Thank you so much. When I first came into the stadium, I heard a wonderful sound. It was the Concert Band. And I said to myself, "Why didn’t I bring the music I wrote for the Pope that was really for 21 brass?" These guys could really cut that. The reason I wrote it for 21 brass is we were honoring Pope John Paul II in the baseball stadium called Candlestick Park – 72,000 people. And I knew if I had violins and woodwinds, they wouldn’t be heard, but brass… man, you can hear the brass.

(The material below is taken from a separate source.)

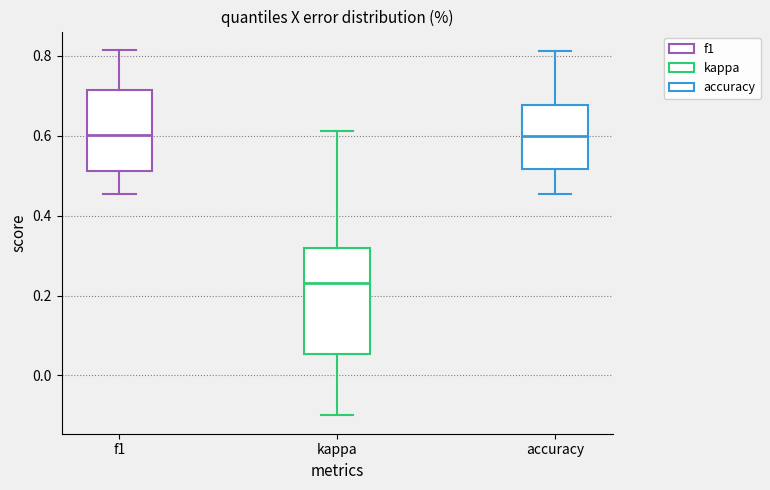

Comparing the boxes themselves (not the whiskers), which one is the tallest?

kappa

We were supposed to do my Mass with the Pope, but just before that was to start, they informed me that they wanted nine minutes of special music while the Pope came into the stadium in the popemobile. I said, "Well, where is the text?" And they said, “Upon this rock, I will build my church and the jaws of Hell cannot prevail against it.” And I said, “You want nine minutes on one sentence?” So I turned them down and went to bed and woke up and said, "I know how to do it. I’ll do it like Bach would have done it." You can use the same sentence over and over if you do a chorale and fugue, and thats what I did.
Now one of the most nervous days, outside of today, was that day. And all of the sudden, there was kind of a silence when 72,000 people weren’t buzzing and talking. And I looked up and the Pope was looking right at us in the orchestra, the brass. My conductor came over and sat by me on the piano bench and I said, "Did he bless us, or what?" He said, “I think he was learning to conduct in 4/4.” Well, it all went very well, but someday Id like to hear it here. It belongs here.
Now I had some kind of serious classical pieces to choose from to play the piano and I’m not going to play any of them. Because you people are going out into the world and you need a piece called “Travelin’ Blues.”